The five-minute setup

If you are setting up an agent for the first time, this is the order:

#	Action	Time
1	Set the monthly spend cap on every billable account	3 minutes
2	Add the cost-control rules to your standing instructions	1 minute
3	Decide your session-length rule (we use two to three hours)	—
4	Note the "three errors and stop" rule somewhere visible during sessions	30 seconds
5	Set a calendar reminder to review your billing dashboard weekly for the first month	30 seconds

Five minutes of setup, applied once, prevents most of the cost incidents that ruin agent workflows for newcomers.

A pre-session check

Before any non-trivial agent run, the cost-side equivalent of the pre-flight checklist is three questions:

Is the spend cap still in place?

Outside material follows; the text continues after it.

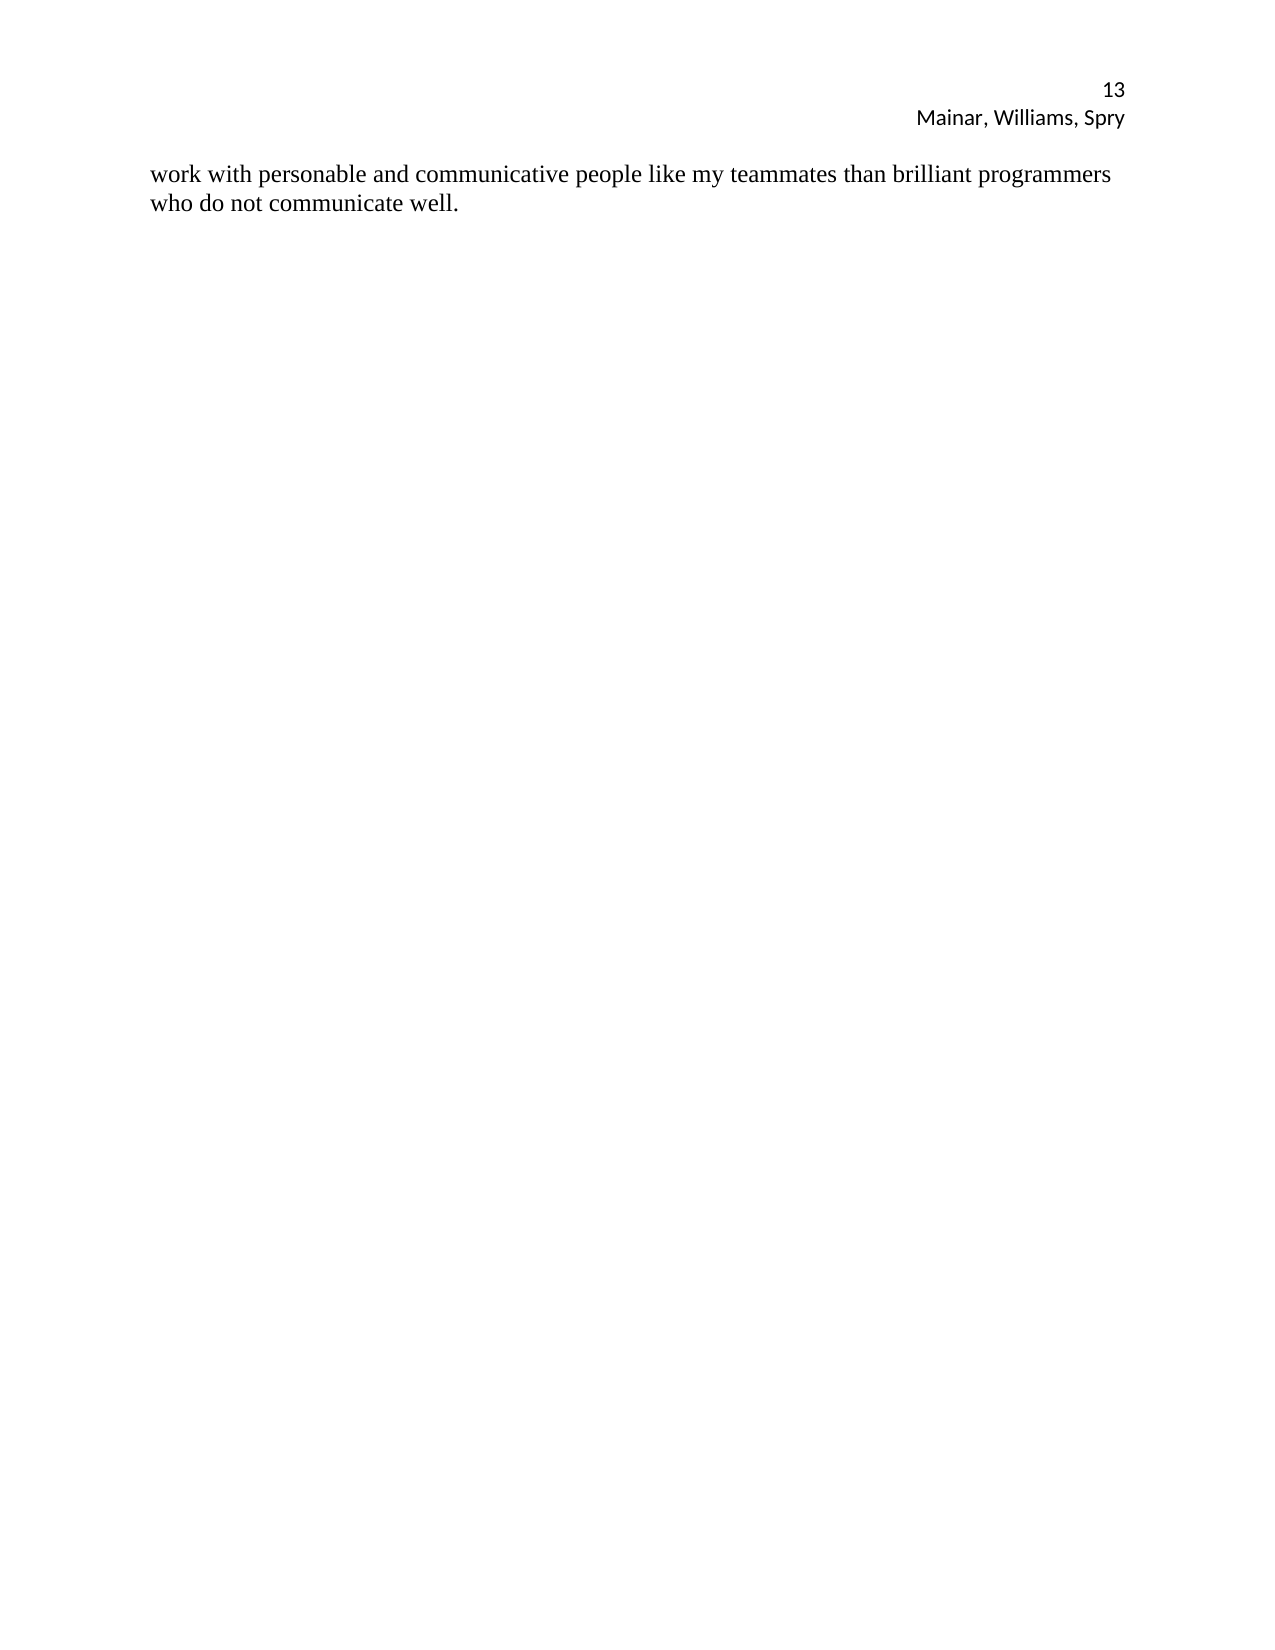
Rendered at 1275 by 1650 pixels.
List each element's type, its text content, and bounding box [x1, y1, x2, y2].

Caps occasionally get reset by billing changes; a quick glance at the dashboard catches this.
Are the standing instructions still loaded? Some tools require restarting the session to pick up changes; confirm the agent acknowledges them.
Is the task scoped tightly enough that a retry storm is unlikely? The looser the task, the more iterations the agent will run, and the more cost exposure compounds.

If any answer is uncertain, fix it before sending the prompt.

The bottom line

Tier	What it prevents
Subscription plan or hard spend cap	The four-figure surprise bill
Standing-instruction rules against billable actions	Cloud-resource and third-party-API costs that bypass the cap
Session length cap at two to three hours	Retry storms compounding into expensive runs
"Three errors and stop" rule	Most of the runaway loops we have seen

None of these controls are difficult. They are just easy to skip when the bill has never surprised you. Set them up before the first incident, and most of the stories you have read about runaway AI bills will not be your stories.